Music migrations (1962-1989), publié en mars dernier en partenariat avec les éditions de la Réunion des musées nationaux-Grand Palais, en approfondissant certains thèmes qui y sont traités avec la même coordination des co-commissaires scientifiques de l’exposition. Ainsi, Angéline Escafré-Dublet nous livre une chronologie politique de trois décennies de migrations post- coloniales à Paris et à Londres, dont elle contextualise les effets sur les législations, les politiques publiques en matière d’immigration et d’accueil, les débats politiques et les mobili-sations urbaines contre le racisme et les discriminations. Elle commente également deux cartes de l’exposition produites à partir des statistiques officielles sur les zones d’implantation des migrations dans les deux métropoles.

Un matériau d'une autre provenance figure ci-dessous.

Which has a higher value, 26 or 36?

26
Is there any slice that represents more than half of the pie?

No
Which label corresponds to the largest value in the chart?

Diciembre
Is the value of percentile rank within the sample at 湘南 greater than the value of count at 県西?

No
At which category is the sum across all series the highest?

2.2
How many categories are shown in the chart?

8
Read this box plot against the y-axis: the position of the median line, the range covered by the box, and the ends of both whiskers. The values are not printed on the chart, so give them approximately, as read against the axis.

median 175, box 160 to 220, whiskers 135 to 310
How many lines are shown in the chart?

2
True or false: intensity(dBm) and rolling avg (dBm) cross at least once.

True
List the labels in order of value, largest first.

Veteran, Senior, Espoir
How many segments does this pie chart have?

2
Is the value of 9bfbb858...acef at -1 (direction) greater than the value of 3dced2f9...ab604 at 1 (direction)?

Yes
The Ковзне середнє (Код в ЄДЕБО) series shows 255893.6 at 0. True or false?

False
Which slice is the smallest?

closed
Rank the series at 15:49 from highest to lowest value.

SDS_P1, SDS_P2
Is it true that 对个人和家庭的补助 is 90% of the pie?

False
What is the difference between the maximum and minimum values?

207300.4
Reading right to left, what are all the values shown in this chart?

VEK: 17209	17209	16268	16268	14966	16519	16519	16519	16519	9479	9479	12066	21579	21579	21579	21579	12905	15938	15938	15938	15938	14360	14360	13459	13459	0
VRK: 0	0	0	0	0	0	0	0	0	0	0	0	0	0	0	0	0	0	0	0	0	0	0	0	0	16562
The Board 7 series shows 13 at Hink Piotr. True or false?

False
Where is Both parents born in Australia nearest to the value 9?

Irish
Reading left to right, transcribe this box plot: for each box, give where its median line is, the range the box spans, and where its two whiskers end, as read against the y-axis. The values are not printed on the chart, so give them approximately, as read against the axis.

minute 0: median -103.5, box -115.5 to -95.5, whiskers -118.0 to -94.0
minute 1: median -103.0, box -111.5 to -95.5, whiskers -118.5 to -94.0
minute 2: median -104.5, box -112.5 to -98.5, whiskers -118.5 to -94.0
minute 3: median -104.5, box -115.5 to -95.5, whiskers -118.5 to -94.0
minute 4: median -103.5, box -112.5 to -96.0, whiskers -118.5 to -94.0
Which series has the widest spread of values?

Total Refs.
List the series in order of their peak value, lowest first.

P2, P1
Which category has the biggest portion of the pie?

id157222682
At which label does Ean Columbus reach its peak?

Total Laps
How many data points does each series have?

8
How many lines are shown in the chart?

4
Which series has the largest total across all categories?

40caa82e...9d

Cartographier Paris et Londres, c’est appréhender non seulement les quartiers qui deviennent des lieux de relégation d’où vont émerger, dès les années 1960, les révoltes des immigrés contre les violences policières et les discriminations. C’est aussi comprendre la géographie des espaces alternatifs, animés par des immigrés et des artistes qui, se retrouvant aux marges de la société, inventent ensemble des cultures under- ground d’aujourd’hui. Martin Evans nous rappelle combien la comparaison des deux métropoles nécessite de mobiliser des concepts analytiques différents et complémentaires, qui sont empruntés à plusieurs corpus théoriques, même lorsqu’il s’agit d’une histoire des musiques issues des migrations. Grâce à ce « making of » des approches, les transformations urbaines, sociales et politiques de Paris et de Londres s’exposent aux visiteurs à partir d’une sélection d’archives et de témoignages qui relate aussi ce qui s’est passé sur les scènes artistiques et militantes de ces deux métropoles. La revue a voulu mettre l’accent sur l’histoire des circulations militantes entre Paris et Londres en publiant un article de Mélanie Torrent qui analyse la manière dont les luttes antiracistes et anti-apartheid ont favorisé, de part et d’autre de la Manche, l’émergence de réseaux d’échanges et de combats politiques communs. Londres, qui précède Paris de dix ans dans l’organisation de ces luttes urbaines à forte teneur anti-raciste, devient la capitale de référence pour une jeunesse française qui s’insurge contre les mêmes réalités sociales et politiques à la fin des années 1970. Elle lui ouvre le chemin d’un militantisme investissant toutes les formes d’expression culturelle, au premier rang desquelles la musique, comme principal vecteur des mobilisations. Angéline Escafré-Dublet poursuit l’analyse de l’exposition qui fait de l’art urbain un « allié précieux » des mouvements immigrés. Elle compare pour cela le carnaval reggae de Notting Hill et le festival de théâtre engagé en région parisienne.
Ces formes artistiques investissent l’espace public dans le sillage des mouvements de jeunesse, mais se démarquent d’un art du divertissement pour engager l’art dans le registre de la contestation. La génération 68 est passée par là et a fait souche, y compris pour cette jeunesse qui n’est ni complètement ouvrière, ni entièrement étudiante, mais hétérogène et en partie issue de l’immigration. L’histoire de l’ensemble Kaloum Tam-Tam, réhabilité par Nicolas Treiber, montre comment Paris stimule l’invention d’un théâtre politique africain où convergent étudiants, intellectuels et artistes, et qui poursuit, à travers cet engagement théâtral, la dénonciation de la ségrégation et du racisme que vivent les populations africaines en France, à partir d’une conjugaison maîtrisée du répertoire musical traditionnel, des contes folkloriques et des revendications sociales les plus contemporaines. Ces scènes militantes font de Paris et Londres les berceaux de la créativité mondialisée.